Arbeitest Du noch oder lebst Du schon?
Hach, was war das für ein schöner Tag: der 1. Mai am letzten Mittwoch. Es war ein warmer Tag, die Straßen waren voller Menschen, die dafür demonstriert haben, dass Arbeit nur ein Teil des Lebens ist. Arbeitest du noch oder lebst du schon, fragte mich scherzhaft eine Frau, die ich im ICE traf, als wir über den Tag der Arbeit sprachen.
Alle Menschen, egal, ob sie demonstriert haben oder einfach ernst gemacht haben mit dem Arbeitsfrei, erinnern mich an die Schöpfungsgeschichte. Selbst Gott musste ruhen am 7. Tag, als er seine Schöpfung vollbracht hatte. Mir ist das eine wichtige Erinnerung inmitten aller Anforderungen des Arbeitslebens. Dass mein Arbeitsleben im richtigen Gleichgewicht steht zu den Momenten im Leben, die mir Ruhe schenken, die mich ausruhen lassen, die mich - ja - glücklich machen. Moderne Arbeitswissenschaftler:innen sprechen nicht mehr von Work-Life-Balance, sondern von Life-Balance. Wenn wir feiern oder meditieren, arbeiten oder uns ausruhen, es geht um Balance. Daran kann uns der 1. Mai erinnern, aber auch jeder kleine Sonntag. Wir sind Menschen und brauchen Ruhe.

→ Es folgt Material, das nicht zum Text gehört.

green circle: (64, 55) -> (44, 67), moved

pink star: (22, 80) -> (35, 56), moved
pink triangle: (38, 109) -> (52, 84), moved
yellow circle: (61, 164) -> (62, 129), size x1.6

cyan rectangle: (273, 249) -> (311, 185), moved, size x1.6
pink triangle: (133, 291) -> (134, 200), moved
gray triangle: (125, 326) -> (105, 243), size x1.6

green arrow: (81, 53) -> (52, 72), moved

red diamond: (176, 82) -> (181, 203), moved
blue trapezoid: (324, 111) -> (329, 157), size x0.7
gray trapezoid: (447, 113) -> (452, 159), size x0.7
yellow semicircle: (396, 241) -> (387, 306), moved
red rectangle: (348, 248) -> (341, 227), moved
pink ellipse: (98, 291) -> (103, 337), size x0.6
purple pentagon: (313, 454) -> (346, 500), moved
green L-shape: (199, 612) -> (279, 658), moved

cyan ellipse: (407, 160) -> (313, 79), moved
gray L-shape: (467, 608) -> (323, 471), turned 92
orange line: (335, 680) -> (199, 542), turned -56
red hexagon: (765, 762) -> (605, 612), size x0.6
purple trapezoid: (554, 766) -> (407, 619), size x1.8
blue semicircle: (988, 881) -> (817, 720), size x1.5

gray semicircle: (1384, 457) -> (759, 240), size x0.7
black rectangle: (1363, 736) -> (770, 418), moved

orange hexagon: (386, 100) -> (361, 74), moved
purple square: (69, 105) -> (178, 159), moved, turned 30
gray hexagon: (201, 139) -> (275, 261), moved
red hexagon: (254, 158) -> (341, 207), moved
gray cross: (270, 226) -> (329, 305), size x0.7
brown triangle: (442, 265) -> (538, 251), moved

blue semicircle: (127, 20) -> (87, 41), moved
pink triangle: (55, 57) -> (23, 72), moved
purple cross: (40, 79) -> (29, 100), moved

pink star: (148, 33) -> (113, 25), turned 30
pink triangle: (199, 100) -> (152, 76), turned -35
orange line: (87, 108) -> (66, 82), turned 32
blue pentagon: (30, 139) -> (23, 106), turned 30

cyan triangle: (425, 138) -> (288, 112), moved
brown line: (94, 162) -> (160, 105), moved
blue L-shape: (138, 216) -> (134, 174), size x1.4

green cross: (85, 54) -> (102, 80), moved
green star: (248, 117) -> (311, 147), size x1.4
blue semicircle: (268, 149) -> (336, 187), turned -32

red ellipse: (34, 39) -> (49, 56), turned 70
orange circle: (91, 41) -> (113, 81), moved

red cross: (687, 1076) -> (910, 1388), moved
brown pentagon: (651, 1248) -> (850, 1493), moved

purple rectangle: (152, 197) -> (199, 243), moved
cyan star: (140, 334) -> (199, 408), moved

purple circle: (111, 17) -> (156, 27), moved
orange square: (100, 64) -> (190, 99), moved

„Was wäre gewesen wenn …?“
Ich habe 20 Jahre lang Menschen am Ende ihres Lebens begleitet. Wenn sie auf ihr Leben zurückschauten, hat niemand gesagt: „Ich hätte doch mal mehr arbeiten sollen“ oder „toll, dass ich mich bis an den Rand des Burnouts gearbeitet habe“. Die Sterbenden sagten mir: „Hätte ich mich doch auf das Wesentliche konzentriert“ oder „hätte ich mir doch mehr Zeit für meine Kinder genommen“. Am Ende des Lebens bereuen Menschen, ihre Zeit nicht entsprechend dessen verwendet zu haben, was ihrem Leben Sinn gibt.
Um das nicht erst am Ende des Lebens zu erkennen, ist es wichtig, Ruhepunkte mitten im Leben zu haben. Ruhepunkte, in denen man den Blick freibekommt für das Wesentliche. „Am 7. Tag sollst du ruhen“ - selbst Gott hat mal Pause gemacht. Ruhen wir uns auch mal aus, damit wir am Ende unseres Lebens sagen können: „Ich habe gelebt und nicht nur gearbeitet.